Test Results
MITRE Atlas™ Adviser
Available via the top navigation, the MITRE Atlas™ Adviser shows all the AI risks identified from all of your testing with Mindgard, grouped according to the ATLAS framework. Where Mindgard has detected exposure it will be highlighted with a pill icon.
Clicking a category will show details of that adversarial technique, along with a list of the tests where exposure has been detected.
Model Test Results
Accessible via the top navigation, the Model Tests page will list the results of any tests you have run. Your most recent test results will always be shown at the top of the page. Testing history for the same test target will be grouped.
Test Overview
Clicking through from the Model Tests page to a specific target will show details of the test and the various risks identified.
Top left shows an indication of the overall risk of the system under test, based on an aggregation of the risk scores from each test technique.
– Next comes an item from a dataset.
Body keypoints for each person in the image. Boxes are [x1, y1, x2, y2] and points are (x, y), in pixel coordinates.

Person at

Top right shows a risk profile. It shows the risk score (which is a success percentage) per category of attack technique. Mindgard runs various attack techniques within each category. In the example provided here, the system under test was particularly susceptible to Jailbreaks and Robustness, however was not susceptible at all to the indirect prompt injection or prompt extraction techniques tested.
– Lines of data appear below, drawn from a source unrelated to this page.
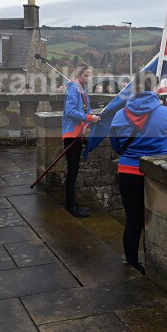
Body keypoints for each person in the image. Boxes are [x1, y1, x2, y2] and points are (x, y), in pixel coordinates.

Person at [109, 70, 167, 275]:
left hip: (128, 173)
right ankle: (158, 264)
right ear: (155, 87)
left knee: (133, 219)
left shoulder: (120, 115)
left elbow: (116, 145)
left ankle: (132, 262)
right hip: (157, 174)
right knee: (158, 219)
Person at [62, 63, 101, 217]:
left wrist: (87, 122)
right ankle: (70, 206)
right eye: (86, 76)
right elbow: (70, 111)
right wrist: (90, 118)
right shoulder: (73, 89)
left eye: (90, 76)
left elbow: (86, 110)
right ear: (78, 75)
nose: (88, 79)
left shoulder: (83, 90)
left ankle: (72, 203)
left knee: (74, 170)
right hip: (71, 135)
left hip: (78, 134)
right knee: (72, 171)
Underneath is a cumulative risk score of the target over time, from all of the security tests of the same target. The current result you are viewing is highlighted. Clicking another datapoint will take you to those test results.
This example illustrates the risk score increasing when the system prompt for the application under test was changed to weaken the protection.
The results can also be downloaded as a CSV for import into other tools via the Download Attacks List button.
Lower down on the page is a list of each attack technique tested, along with its respective risk score. Clicking into a single attack row will provide a more detailed report.
Each risk overview page has the same overall structure.
AI Risk Score Pane
Within the top left, you will see details of the scoring methodology. This score is represented as a percentage of attack attempts against the AI model deemed successful for the specific attack technique. A higher proportion of attack samples deemed successful results in a higher risk score.
AI Model Threat Landscape Pane
Top middle presents the threat landscape which shows how the AI model you have selected compares with other similar models from Mindgard’s threat intelligence.
Target Pane
Top right will provide you the attack context, with various details of the attack that was run.
Provenance Pane
Bottom middle you see the provenance, i.e. the details of the inputs and outputs observed during the test. In this case as we are testing an LLM there are text prompts and responses shown.
Remediation Pane
The remediation section shows recommendations to reduce the system’s susceptibility to this technique.
Other Examples
Other test results will follow a similar structure, but remediation and provenance will vary. Here are image and text attack example results.
False Positives or Negatives
Mindgard employs many techniques to classify the results of a test as successful or unsuccessful. As with many forms of security testing, this classification is not and cannot be 100% accurate. Mindgard is continually improving the classification system to improve its accuracy.
In the event you spot a false positive or negative, you can tag it as such here to amend your results and flag the error to improve Mindgard’s detection system in the future.